Le porte-parole n'a pas donné plus de détails sur la maladie dont souffrait M. Meles, dans ce pays qui cultive le secret autour de son dirigeant et contrôle soigneusement l'information. Il a seulement précisé que le premier ministre éthiopien se trouvait "à l'étranger" au moment de son décès. En juillet, M. Zenawi était, selon des sources diplomatiques, hospitalisé à Bruxelles et se trouvait dans un état critique.

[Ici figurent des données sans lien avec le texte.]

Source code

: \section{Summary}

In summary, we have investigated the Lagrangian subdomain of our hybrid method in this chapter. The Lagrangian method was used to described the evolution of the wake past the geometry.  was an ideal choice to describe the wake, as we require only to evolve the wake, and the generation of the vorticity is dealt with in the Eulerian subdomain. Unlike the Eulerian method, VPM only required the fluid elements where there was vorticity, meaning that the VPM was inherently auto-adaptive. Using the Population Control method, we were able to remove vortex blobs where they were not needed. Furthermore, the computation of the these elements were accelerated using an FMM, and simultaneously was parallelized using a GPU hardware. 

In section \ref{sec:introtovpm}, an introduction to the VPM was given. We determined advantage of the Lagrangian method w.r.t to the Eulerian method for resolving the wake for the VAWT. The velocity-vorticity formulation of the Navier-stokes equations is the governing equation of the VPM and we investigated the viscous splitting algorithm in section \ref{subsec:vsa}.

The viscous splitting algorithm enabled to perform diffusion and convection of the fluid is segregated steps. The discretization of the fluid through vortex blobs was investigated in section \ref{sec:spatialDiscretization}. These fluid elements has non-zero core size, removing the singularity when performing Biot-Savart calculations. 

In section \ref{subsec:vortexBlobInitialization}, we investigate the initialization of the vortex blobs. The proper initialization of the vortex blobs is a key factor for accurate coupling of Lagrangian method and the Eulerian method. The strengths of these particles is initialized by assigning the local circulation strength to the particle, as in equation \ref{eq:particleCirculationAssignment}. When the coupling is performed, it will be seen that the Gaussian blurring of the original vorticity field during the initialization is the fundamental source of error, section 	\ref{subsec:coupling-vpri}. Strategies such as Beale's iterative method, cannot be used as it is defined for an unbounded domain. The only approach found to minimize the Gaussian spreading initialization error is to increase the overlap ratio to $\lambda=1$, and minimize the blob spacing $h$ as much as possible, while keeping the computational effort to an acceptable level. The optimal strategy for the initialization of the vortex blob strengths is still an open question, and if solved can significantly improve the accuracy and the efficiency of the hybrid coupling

La Constitution éthiopienne est muette en ce qui concerne le constat de vacance ou d'empêchement du chef du gouvernement, et sur les procédures de remplacement le cas échéant. Son article 75 prévoit seulement que le vice-premier ministre – actuellement Hailemariam Desalegn, 47 ans – "agit au nom du premier ministre en son absence", sans autre précision, notamment de durée.

Depuis plusieurs semaines, le gouvernement éthiopien se voulait rassurant sur l'état de santé du premier ministre. Mais depuis l'annonce de son hospitalisation à Bruxelles par des sources diplomatiques sur place, l'incertitude régnait sur qui est actuellement, effectivement, aux commandes dans le deuxième plus peuplé des pays d'Afrique sub-saharienne.

Meles, l’autocrate

Considéré comme un autocrate par ses adversaires, comme un visionnaire par ses partisans, M. Meles était maître à bord de son pays depuis vingt et un ans. Cet homme austère était entré dans le club fermé des dirigeants africains en poste depuis plus de deux décennies, après une victoire écrasante aux élections de 2010 – il avait alors raflé 99 % des voix.

Il avait pris le pouvoir en Ethiopie en 1991, à la tête d'une guérilla qui venait de faire tomber le régime du dictateur Mengistu Haile Mariam. Il n'a pas 25 ans quand il est porté par ses compagnons d'armes en haut de la hiérarchie du FLTP (Front de libération du peuple du Tigré), cinq ans seulement après avoir abandonné ses études de médecine pour rallier la rébellion du nord du pays.

Né le 8 mai 1955 à Adoua, Meles Zenawi faisait partie de cette génération de dirigeants africains arrivés au pouvoir à la fin des années 1980 et au début des années 1990, en qui le président américain de l'époque Bill Clinton voyait les possibles "dirigeants de la renaissance" africaine. M. Meles avait, au fil des ans, fait de son pays un allié-clé des Etats-Unis dans la lutte contre l'extrémisme islamiste dans la Corne de l'Afrique.

Un analyste s'exprimant sous couvert d'anonymat estimait récemment que M. Meles, "lecteur assidu de The Economist et des rapports de la Banque mondiale", avait "acquis toutes les astuces des grands donateurs", parlait comme eux, ce qui lui donnait "une crédibilité très forte". "C'est le dernier empereur d'Ethiopie, a aussi dit de lui un ancien diplomate éthiopien. Pour Meles Zenawi, le pouvoir continue d'être une sorte de mythe, avec une réelle dimension mystique même, parce qu'il est dans le même cas de figure que ces empereurs du passé, arrivés au pouvoir par les armes, et parce qu'il dégage cette aura du pouvoir."

L'homme a mené une série de réformes économiques dans son pays : l'Ethiopie s'enorgueillit de flirter, depuis la fin de la dernière décennie, avec une croissance économique à deux chiffres. Réputé maîtriser ses dossiers, Meles Zenawi a aussi joué, à la fin de la dernière décennie, le rôle de négociateur en chef du continent sur le changement climatique.

Malgré tout, l'Ethiopie demeure l'un des pays les plus pauvres du monde, et est régulièrement accusé de violations flagrantes des droits de l'homme, contre les groupes d'opposition ou les journalistes. Les mandats de M. Meles resteront aussi marqués par une guerre frontalière très meurtrière avec l'Erythrée entre 1998 et 2000, et deux interventions militaires en Somalie.